147. The Gift

So it didn’t happen that we became a family this weekend, although we had made a number of guesses that we would. Guesses we almost believed in.

That’s fine. The term is May 6 and it will be May 13-14 at the latest, as the docs will start it up if nature doesn’t – due to Char’s age (41). So those are the bare facts, which can be counted.

Then there is her increasing feeling that something is going to happen – a pressure around her tummy and hips, menstrual-like pains, vague contractions and that sort.

Which might signal that something might happen soon – or maybe in some days’ time. No one knows.

No one can know.

All I know is that I have to go to Photographer Client’s office tomorrow and the day after if nothing else happens, and then make sure the phone is turned on.

For some reason the battery has decided to fail recently but I haven’t cared to buy a new one and transfer everything. I’ll just keep it plugged for all the time I’m able to do so.

I felt fine first in the day, doing some marketing for my live-talks, which will be booked in the autumn first. So that didn’t feel like straining things, too much.

But tomorrow’s appointments – woo boy – those I could do without. It’ll take me an hour to get home if something happens and the public transport system functions as it should.

On the other hand it might be good to have some menial webdesign-tasks to concentrate the mind. If I know Photographer Client well enough, he’ll have a lot in the works, usually more than we are able to do in those 7 hours. So I won’t have much time to think about Other Things. Which might be a good thing.

It’s sometimes a very disconcerting feeling, being upcoming first-time-parents – about all the stuff you can’t control.

You think you have it nailed, accepted and have made all these fancy affirmations that you are going to have faith and all … and then you find yourself feeling wound up, stiff as some metallic wire in a bundle.

That’s when you have to fall back on more than just affirmations. Something like routine. Have that list ready of stuff you know works to keep you focused, ready and detached all at the same time.

Currently the list circulates, for me, between relaxing/sleeping, doing house chores including prepping the kid-stuff, doing a little bit of non-stressful web-work, or doing some writing or correspondence. And back again.

This afternoon I found my old photos, which I haven’t prioritized sorting for years and years, and still won’t. But I got started on a rough sorting and putting them in binders, which is a step up from plastic bags in a box.

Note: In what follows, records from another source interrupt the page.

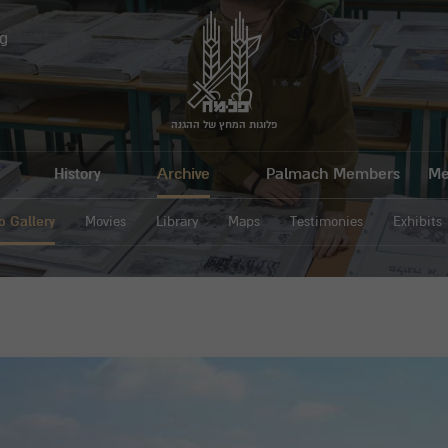
g
פלוגות המחץ של ההגנה
History
Archive
Palmach Members
Me
o Gallery
Movies
Library
Maps
Testimonies
Exhibits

I also found some old descriptions of how to put together LEGO space toys that I had as a child about 35 years ago. I had forgotten I even had those, and was about to ditch them, when I remembered that maybe my parents still have some of that LEGO in the attic, and maybe Jay would like to play with it … at least when we are visiting.

So I kept them.

That was kind of a good feeling. I was close to going ‘oh my, it’s been 35 years!’ on that discovery, and lament the quick passing of time, automatically.

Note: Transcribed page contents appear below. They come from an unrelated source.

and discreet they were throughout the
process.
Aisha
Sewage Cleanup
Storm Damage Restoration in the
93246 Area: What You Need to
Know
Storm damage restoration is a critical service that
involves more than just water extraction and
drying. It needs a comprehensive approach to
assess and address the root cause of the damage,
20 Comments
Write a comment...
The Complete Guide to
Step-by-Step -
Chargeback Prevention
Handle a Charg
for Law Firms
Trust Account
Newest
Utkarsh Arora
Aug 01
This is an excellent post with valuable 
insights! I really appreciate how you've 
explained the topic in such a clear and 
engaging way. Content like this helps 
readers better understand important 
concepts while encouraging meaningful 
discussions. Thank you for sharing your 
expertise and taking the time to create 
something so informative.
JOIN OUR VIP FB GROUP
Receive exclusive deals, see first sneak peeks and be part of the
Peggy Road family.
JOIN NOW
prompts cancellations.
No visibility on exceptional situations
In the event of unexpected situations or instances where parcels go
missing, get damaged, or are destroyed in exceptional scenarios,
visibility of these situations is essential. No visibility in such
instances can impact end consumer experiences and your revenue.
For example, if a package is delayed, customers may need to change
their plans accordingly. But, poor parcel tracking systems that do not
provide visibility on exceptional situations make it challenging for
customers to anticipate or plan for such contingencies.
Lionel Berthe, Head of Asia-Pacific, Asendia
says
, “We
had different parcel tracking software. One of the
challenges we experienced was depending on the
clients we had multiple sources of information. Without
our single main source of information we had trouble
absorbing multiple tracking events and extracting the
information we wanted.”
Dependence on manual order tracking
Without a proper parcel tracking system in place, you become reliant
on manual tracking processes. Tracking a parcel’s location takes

Fortunately I did not. I think it would be a beautiful thing if Jay was to play with some of that old LEGO, even if just for a few times. Even if he gets all sorts of new stuff that’ll probably interest him more.

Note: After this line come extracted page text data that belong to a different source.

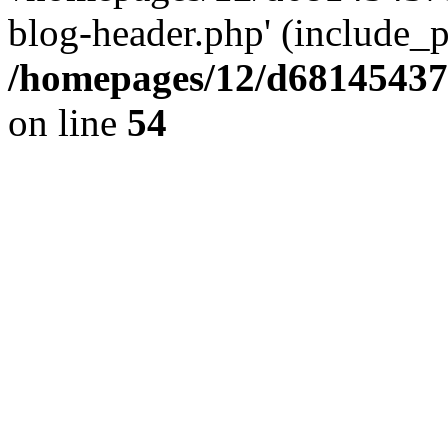
blog-header.php' (include_pa
/homepages/12/d681454375
on line
54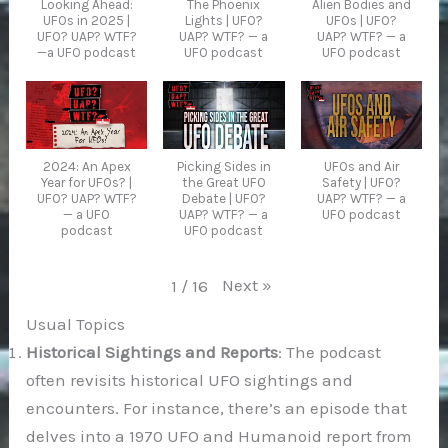
Looking Ahead:
The Phoenix
Alien Bodies and
UFOs in 2025 |
Lights | UFO?
UFOs | UFO?
UFO? UAP? WTF?
UAP? WTF? — a
UAP? WTF? — a
—a UFO podcast
UFO podcast
UFO podcast
2024: An Apex
Picking Sides in
UFOs and Air
Year for UFOs? |
the Great UFO
Safety | UFO?
UFO? UAP? WTF?
Debate | UFO?
UAP? WTF? — a
— a UFO
UAP? WTF? — a
UFO podcast
podcast
UFO podcast
Next
»
1
/
16
Usual Topics
Historical Sightings and Reports
: The podcast
often revisits historical UFO sightings and
encounters. For instance, there’s an episode that
delves into a 1970 UFO and Humanoid report from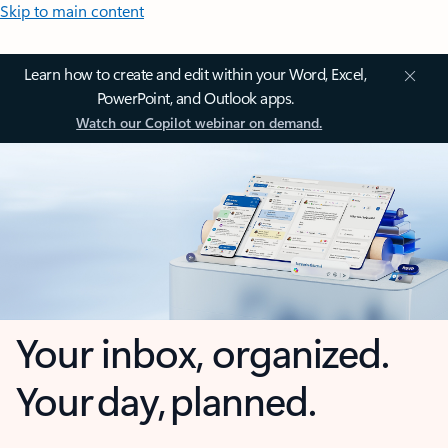
Skip to main content
Learn how to create and edit within your Word, Excel,
PowerPoint, and Outlook apps.
Watch our Copilot webinar on demand.
Your inbox, organized.
Your day, planned.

It’s like past and present doing a kind of circle and touching each other. I know this is fairly normal – kids playing a bit with their parents’ toys, but still … I like the image of the circle of time meeting like this.

We’ll see how it meets and when.

I think when you allow yourself to really be with such moments and witness your child playing, maybe participating and taking time for it, then you can appreciate the gift that the passing of 35 years has given you.